Sırça köşklerde oturuyorlar ama dünyaya bakmıyorlar, o camlarda kendi yansımalarını görüyorlar sadece. Her şeye rağmen sevilmek istiyorlar, güç istiyorlar, tarihe geçmek, unutulmaz olmak istiyorlar. Kendi kurguladıkları bu demokrasi oyununa dahil olmamızı, bizi dahil ettikleri için onlara minnettar olmamızı ve onların kurallarıyla oynamaya devam etmemizi bekliyorlar.
Oysa gösteri çağının bir de bu taraftan görünen yanı var. Eskiden miting alanının sonunda ya da arada bir televizyonda görünen siyasetçiler artık burnumuzun ucundalar. Herkes onları izliyor, her yaptıkları sosyal medyaya düşüyor. Uyukladıklarını, geğirdiklerini, sinirlendiklerini ya da saçmaladıklarını birkaç dakika içinde görüntülü olarak öğrenebiliyoruz. Cep telefonlarımızda muhteşem bir arşiv var, istediğimiz zaman bakabiliyoruz. Sadece bizim gibi düşünenlerin değil, onlar hakkında başkalarının yazdıkları da bir tıkımızla önümüze düşüveriyor. Ne kadar uğraşsalar da bir yerden dikişler atıyor.

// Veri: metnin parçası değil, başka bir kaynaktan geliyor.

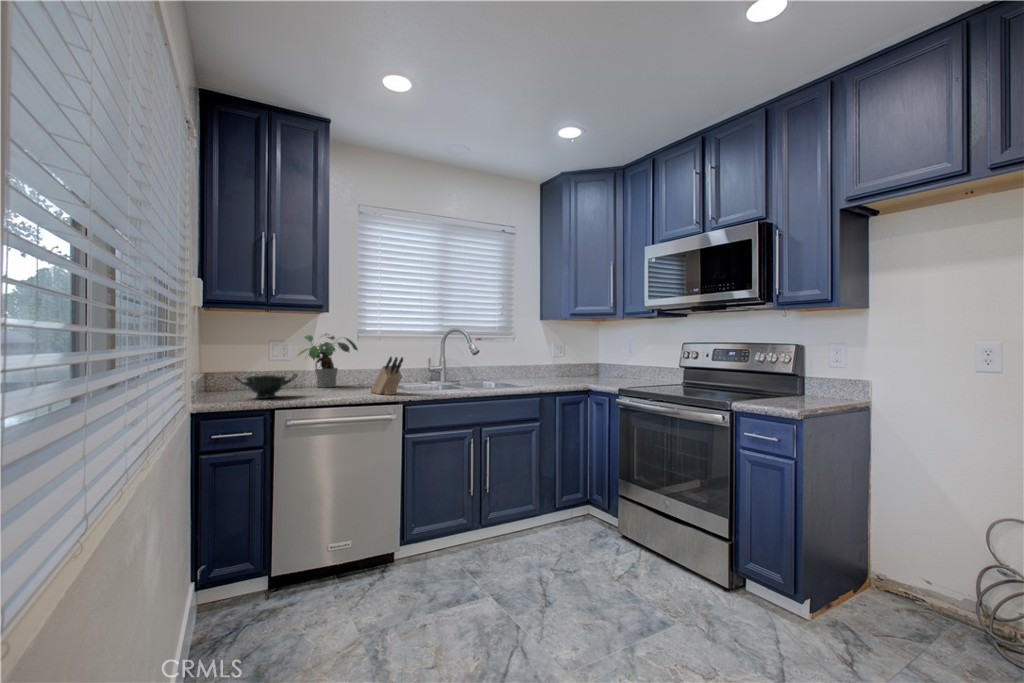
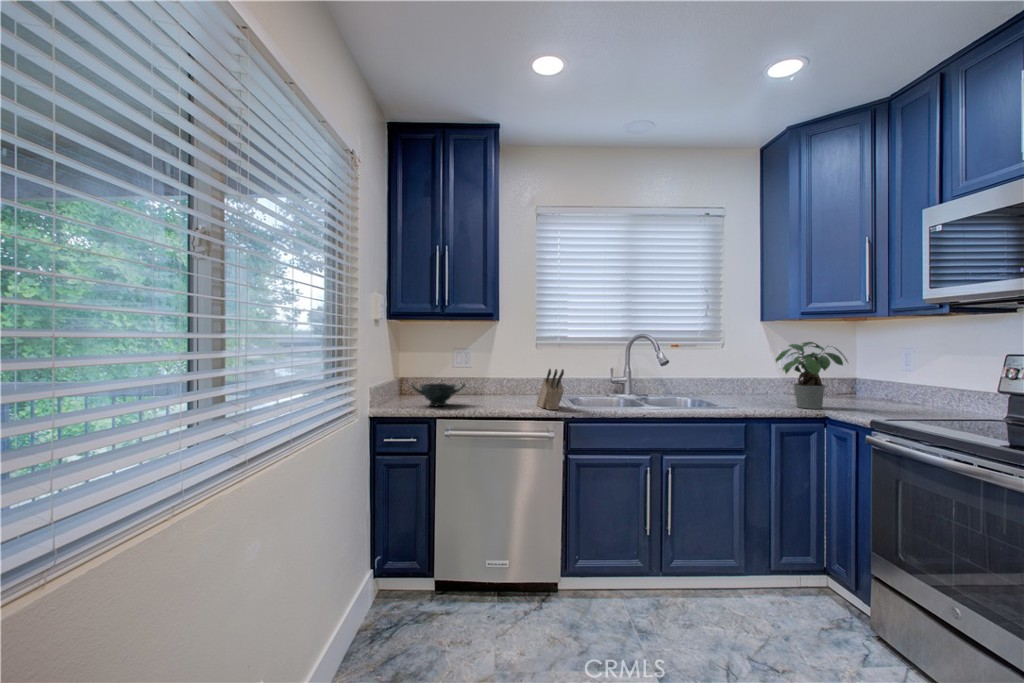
potted plant: present [298,334,358,388] -> present [776,342,848,409]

Yani tarih onları yazacak ama onların umduğu gibi yazmayacak. Birileri boş sözlerle överken birileri belgelerle gerçek yüzlerini yazacak. Yargıdan kaçsalar da arama motorlarından kaçamayacaklar. Hiçbir zaman bir mit olamayacaklar. Duvarlara posterleri asılmayacak, ölüm yıldönümleri hatırlanmayacak, anılarına kitaplar yazılmayacak.

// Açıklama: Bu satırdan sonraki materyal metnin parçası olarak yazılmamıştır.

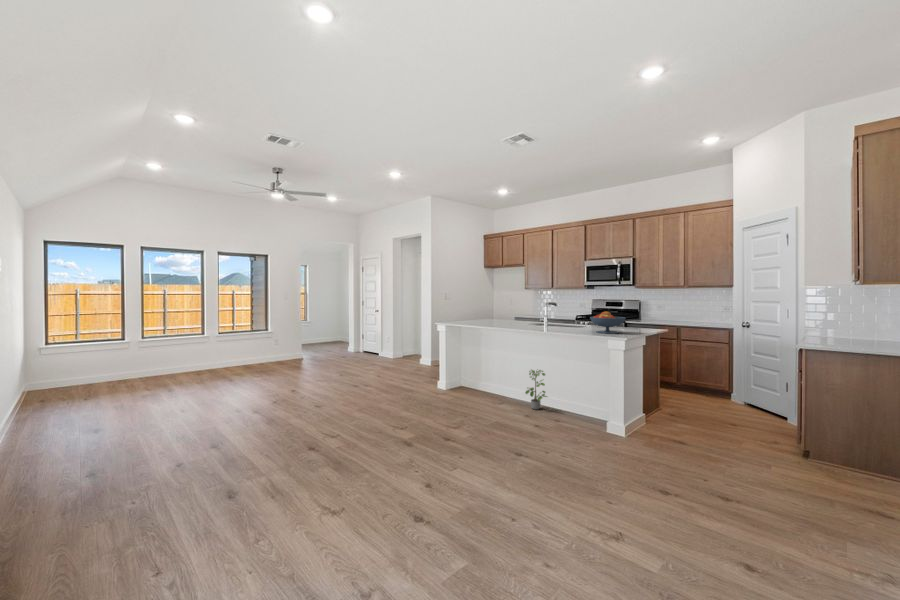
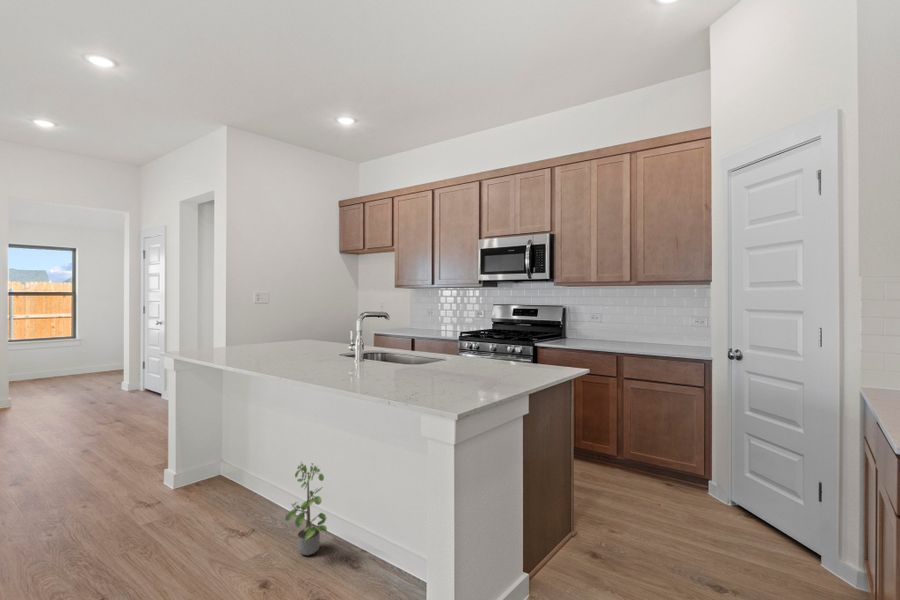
fruit bowl: present [590,312,625,334] -> none [393,338,474,397]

Tarih bize her gecenin bir sabahı olduğunu öğretti. Gece uzun da sürse sabahlar kaçınılmaz. Ve biz seçmenler sabahın peşindeyiz. Samimiyetle arayışımızı sürdürüyoruz. Yanılıyoruz, yeniliyoruz ama vazgeçmiyoruz. Çünkü derdi çeken biziz, dermanı bulmak için çaba göstermek zorunda olan biziz. Tarihe geçmeye çalışmıyoruz. Sevdiğimiz insanlar için, kendimiz, ülkemiz için elimizden geleni yapmaya çalışıyoruz. Bardağın taşmasını beklerken bardağı taşıracak damla olmaya uğraşıyoruz.

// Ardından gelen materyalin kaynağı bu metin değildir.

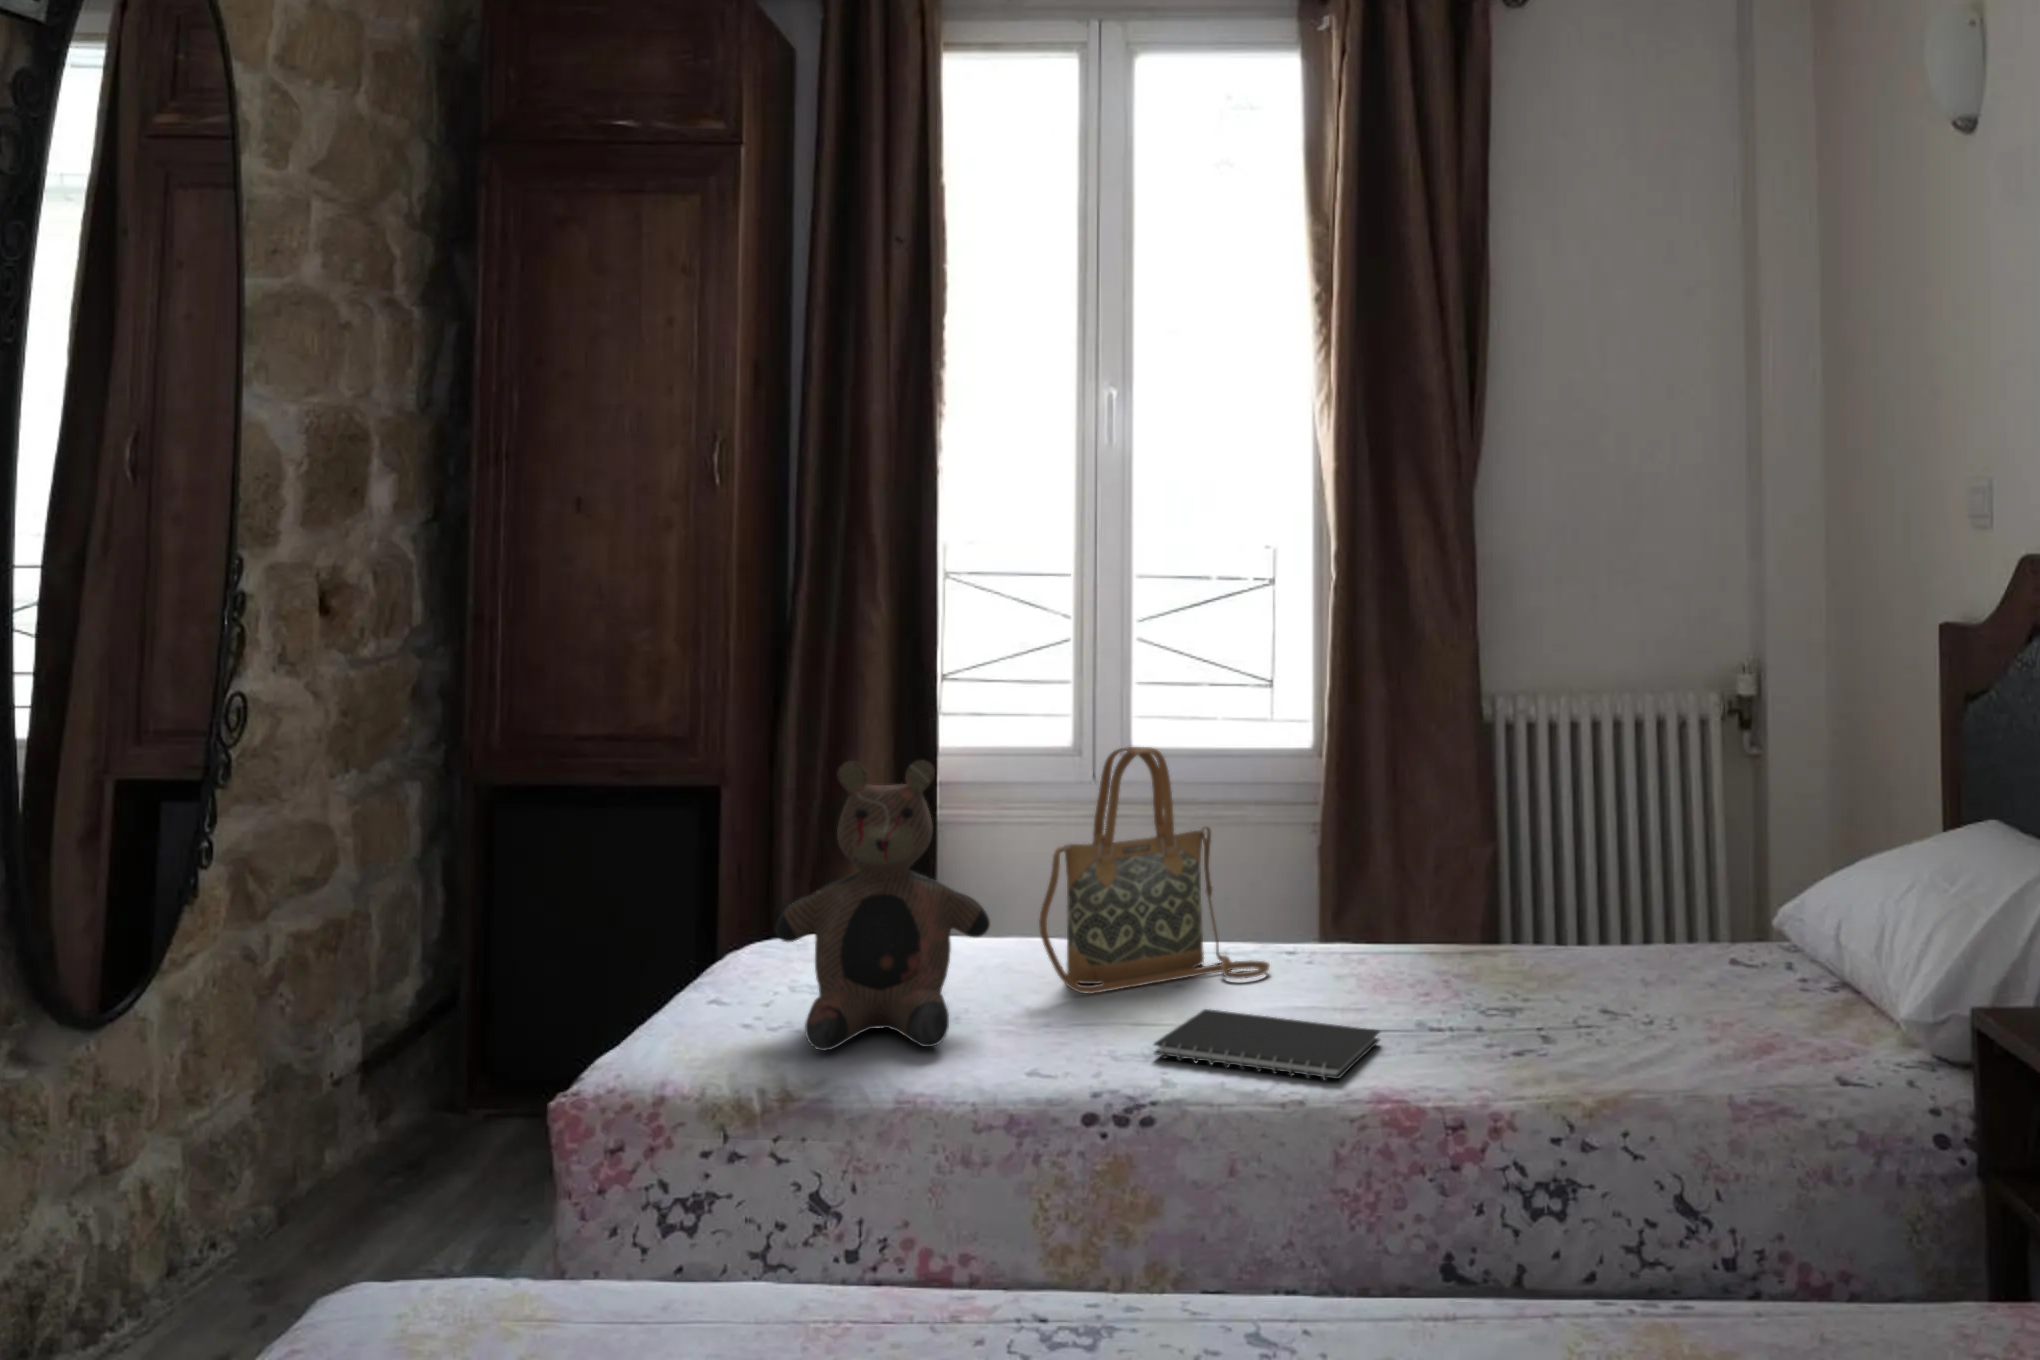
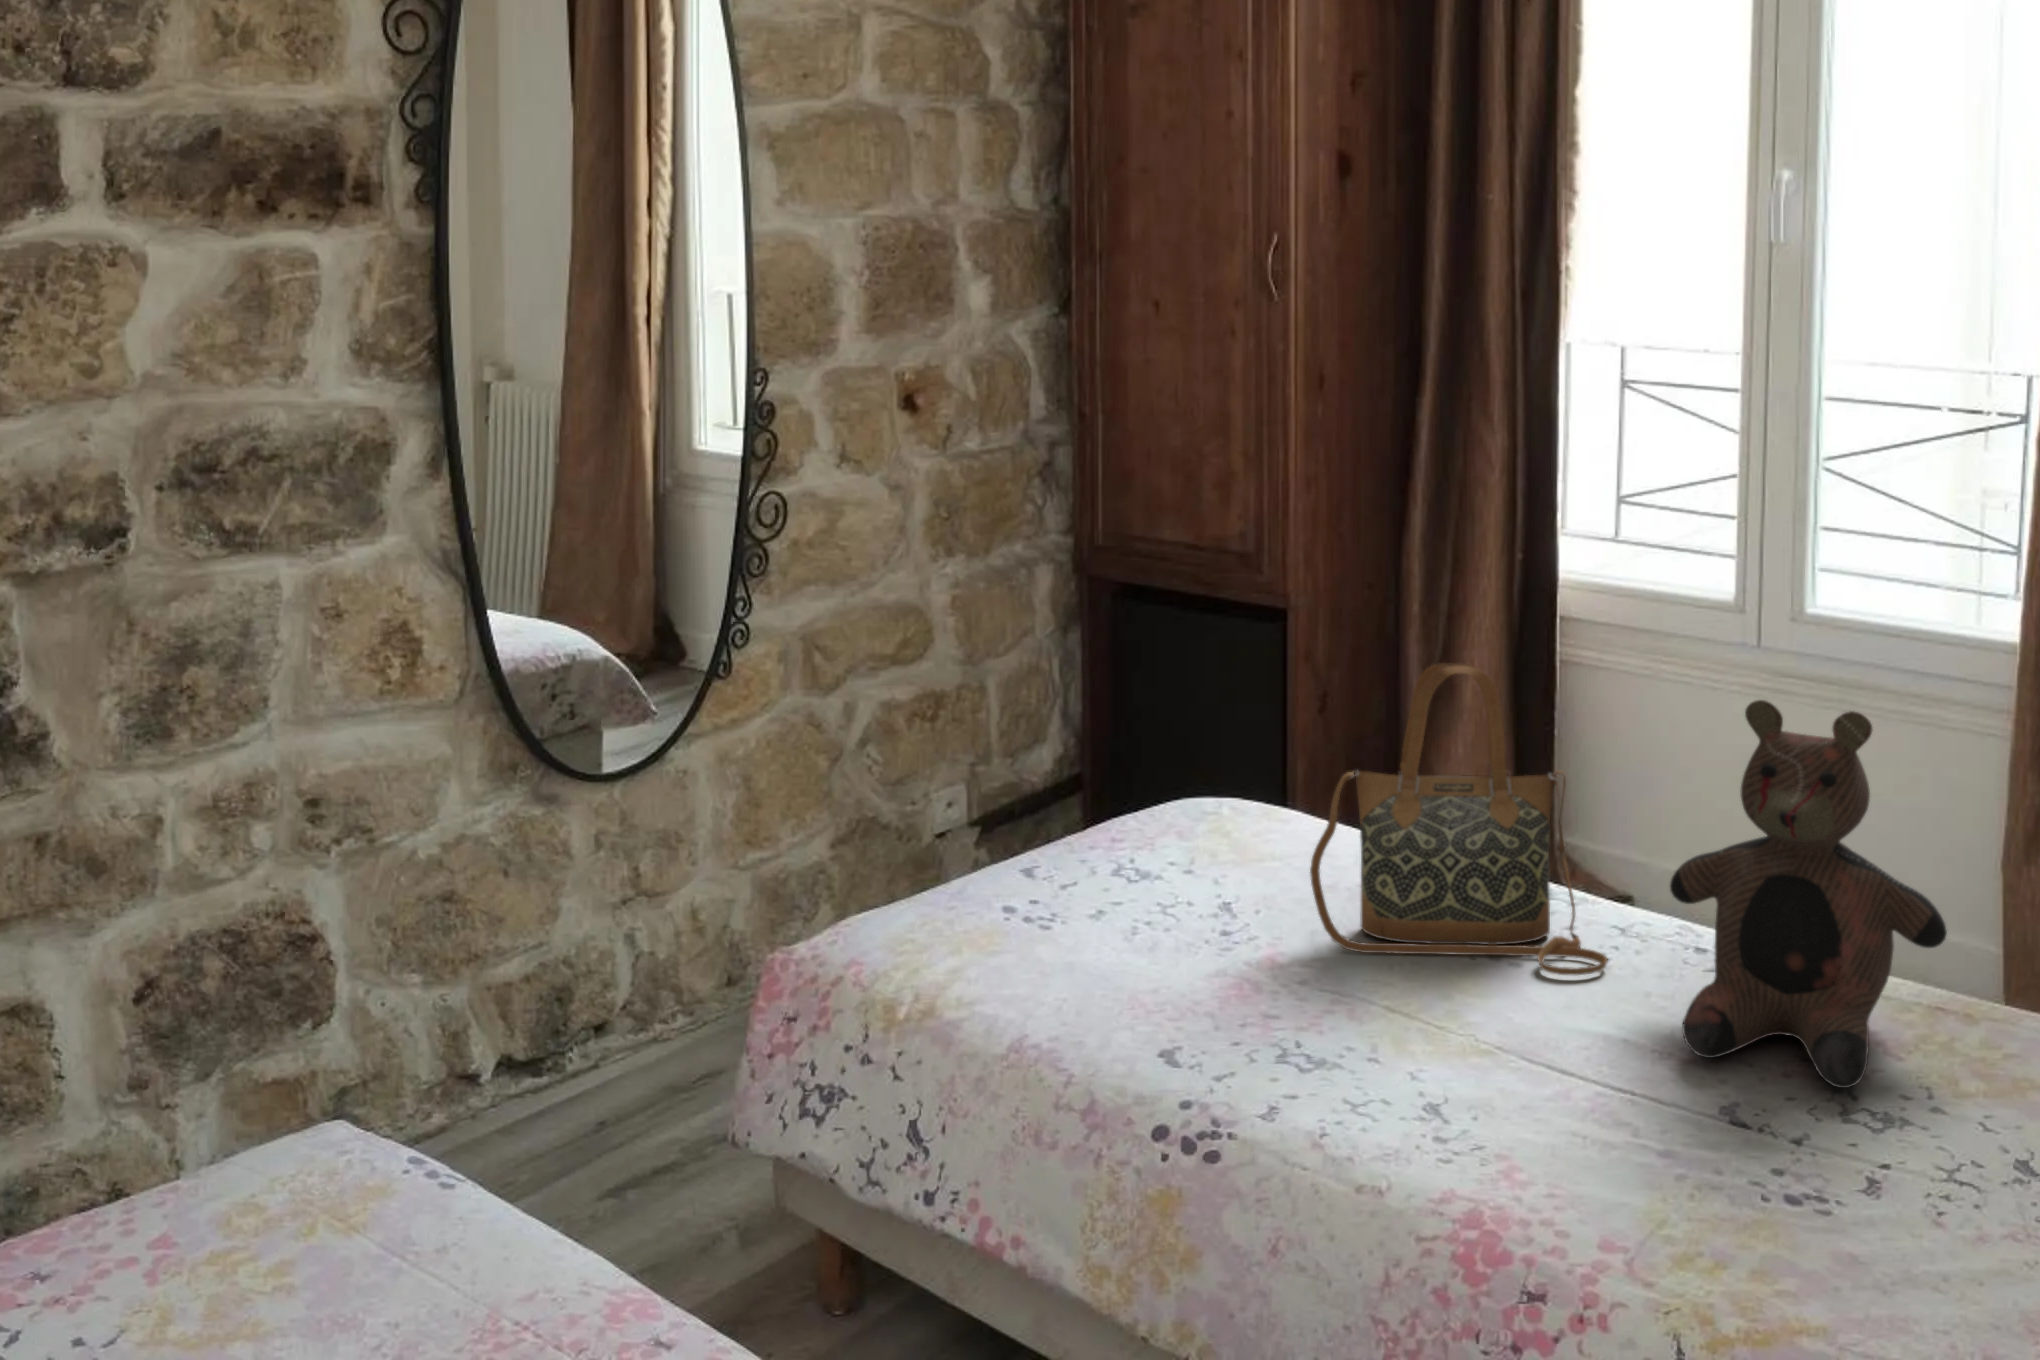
teddy bear: present [775,760,990,1051] -> present [1670,700,1947,1088]
notebook: present [1154,1009,1379,1080] -> none [1286,1016,1575,1176]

Önümüzdeki ayın sonunda sandık başına gideceğiz. Hangi sebeple olursa olsun oyumuzu vereceğiz. Oy vermenin huzurunu hissedemeyeceğiz, sonuçlara sevinemeyeceğiz. Bütün bu sürecin sonunda tek istediğimiz elimizdeki o kâğıt parçasını alıp gitmeleri olacak. Artık bizimle işlerinin bittiğini bilmenin rahatlığını yaşayacağız belki de. Sonra işimize bakacağız. Bardağı taşıran olmak için damlamaya devam edeceğiz.